Royal Mail at crossroads – new directions or lost up the garden path

19th November 2014


By Tony Levene

As Royal Mail reveals half year results, investors in the group – controversially privatised in October 2013 – face a dilemma. Should they sell out now while the shares are still around 30 per cent higher than their IPO price? Or should they ignore warnings that competition is eroding the one time monopoly and trust in the management to see off the newcomers?
The results themselves are less than scintillating. Turnover is up just 2 per cent – in line with inflation – to £4,525m. That’s less than some of its own price rises so business volume is sliding. And while the market reaction was initially flat, the shares were down as much as 8 per cent to 431p following the analysts meeting with management.
There’s a whole lot of other numbers but the essential profit before tax is down from £233m to £218m – and the first time interim dividend is 6.7p per share.

So what do investors have to weigh up?

The negatives

Amazon’s development of its own lower than drones technology delivery service gets the top highlighting. It will probably erode around 2 per cent of its business but with margins as tight as they are, this is significant.
Other parcel delivery services such as MyHermes, DPD and TNT-Whistl are considered cheaper, and more flexible. They are snapping at its heels, forcing it into Christmas period price reductions on parcels. They are also increasing capacity which poses a problem as they accept they will have to price low for some time to justify extra staff and premises.

Consumers and businesses dislike the Royal Mail pricing model, which looks at size as well as weight (even if this is now acknowledged to be a mistake). Royal Mail has an image problem here, which it believes could take five years to turn around.
The Universal Service Obligation – Royal Mail must offer six days a week delivery to every UK household. Rivals such as TNT-Whistl do not. Whistl is cherry-picking areas of high residential density for its own delivery service, which has had teething troubles but will learn from them. The competition does not bother delivering in rural areas where costs are much higher. Whistl has around 14 per cent of addressed mail volumes in areas where it delivers. Overall, letter competition has taken around 6 per cent.
Addressed letter volumes are still declining – with a number of major senders such as banks switching to cheaper rivals even if not for that last mile to consumers’ homes. But the rate of decline has slowed.

The positives

Royal Mail management is lobbying hard for the removal or adjustment of the universal service obligation. It is difficult to argue against the view that imposing this on one operator while allowing others to pick and choose is unfair. It would, however, be politically difficult for a future government to backtrack on this.

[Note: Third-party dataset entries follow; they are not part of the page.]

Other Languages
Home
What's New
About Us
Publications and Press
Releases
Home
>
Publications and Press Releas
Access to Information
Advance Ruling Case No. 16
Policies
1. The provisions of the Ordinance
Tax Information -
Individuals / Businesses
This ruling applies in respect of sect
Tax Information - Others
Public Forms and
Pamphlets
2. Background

It hopes to revive addressed mail volumes by telling businesses that sending personalised mail has more effect on customer choices than emails which are easier to ignore or delete. It is also campaigning against firms which charge customers more to pay through the post than online.

It hopes to become more flexible with Sunday working at some offices – it wants to avoid the bad image from the long queues around streets as people picked up parcels last Christmas.

It has become much more aware of competitor pricing. And of competitor offers. It has developed links with eBay and PayPal and working on more click and collect services. It is improving and increasing delivery to neighbour and local collect services.

It is unwinding the unpopular size based pricing model.

Online shopping continues to increase.

Senior management continues to impress major investors.

What do the analysts think?

Prior to the results, out of 26 analysts polled by the Financial Times, eight said buy or that the shares would outperform, seven said sell or that the shares would underperform while 11 said hold. Opinion was evenly split. Following the figures, the balance is unlikely to change as some will see the lower share price as an opportunity while others as a warning.

Darren Hepworth, Director of Global Trading at TD Direct Investing says:
“It has been a year of changing fortunes for Royal Mail, following the initial speculative bubble – driven in part by the cries that the IPO had been undervalued. Shareholders benefited from the peak in price in early 2014 (618p, up almost 90% on list price) with sales of Royal Mail then making up 77% of all our trades. Subsequently, the price has fluctuated, regularly dropping below the 400p mark. The settling of the competition case against its French parcel delivery firm, GLS, in October has provided a much needed boost, increasing share price by almost 20%.”

And Chris Beauchamp, Market Analyst, IG adds:

“The spectre of Amazon looms large in Royal Mail’s numbers today, casting a shadow over the numbers. A 6% decline in pre-tax profits to £218 million is one thing, but the warning about reduced parcels growth will send a winter chill down the spine of investors. The impression given from the statement is that Amazon is likely to become a permanent fixture in Royal Mail’s reporting, much like the weather (whether warm or cold) is for retailers.

“Increases in operating profit margins will offer some comfort, while the boost in letter volumes will help too, even if this is partly influenced by election campaign volumes that won’t recur every year. However the statement finishes on a cautious note, admitting that Christmas will be the key determinant in overall performance. Christmas comes but once a year, so investors need to ask themselves if they really want to back a company that only really delivers good performance thanks to a six-week busy period?”